__Exercise materials__

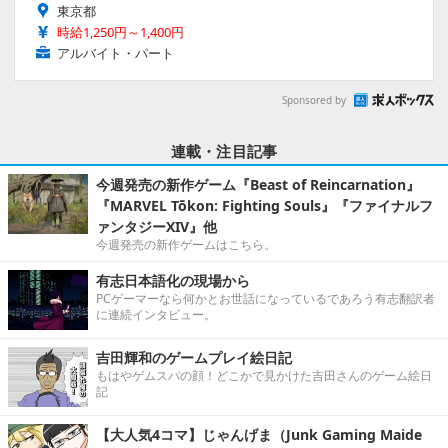
東京都
時給1,250円～1,400円
アルバイト・パート
Sponsored by
連載・注目記事
今週発売の新作ゲーム『Beast of Reincarnation』
『MARVEL Tōkon: Fighting Souls』『ファイナルフ
ァンタジーXIV』他
今週発売の新作ゲームはこちら。
有志日本語化の現場から
PCゲーマーなら何かとお世話になっているであろう有志翻訳者
に連続インタビュー。
吉田輝和のゲームプレイ絵日記
もはやゲムスパの顔！どこかで見かけた吉田さんのゲーム絵日
記
【大人気4コマ】じゃんげま（Junk Gaming Maide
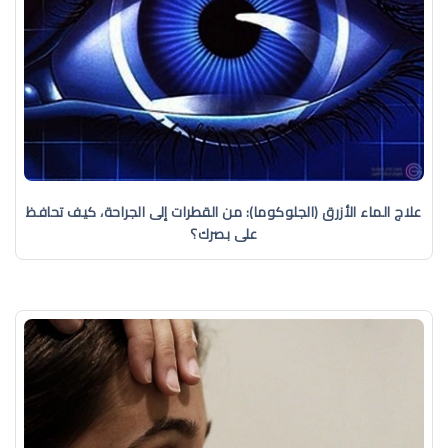
علاج الماء الأزرق (الجلوكوما): من القطرات إلى الجراحة، كيف تحافظ
على بصرك؟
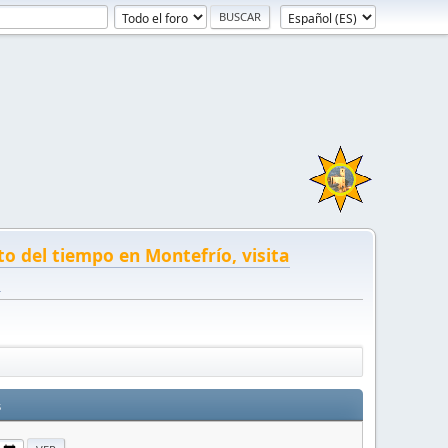
to del tiempo en Montefrío, visita
!
s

__Task brief__
Copy every line of text from the data above without changing anything, and leave the pictures out.

__Answer to this problem__
東京都
時給1,250円～1,400円
アルバイト・パート
Sponsored by
連載・注目記事
今週発売の新作ゲーム『Beast of Reincarnation』
『MARVEL Tōkon: Fighting Souls』『ファイナルフ
ァンタジーXIV』他
今週発売の新作ゲームはこちら。
有志日本語化の現場から
PCゲーマーなら何かとお世話になっているであろう有志翻訳者
に連続インタビュー。
吉田輝和のゲームプレイ絵日記
もはやゲムスパの顔！どこかで見かけた吉田さんのゲーム絵日
記
【大人気4コマ】じゃんげま（Junk Gaming Maide
علاج الماء الأزرق (الجلوكوما): من القطرات إلى الجراحة، كيف تحافظ
على بصرك؟
to del tiempo en Montefrío, visita
!
s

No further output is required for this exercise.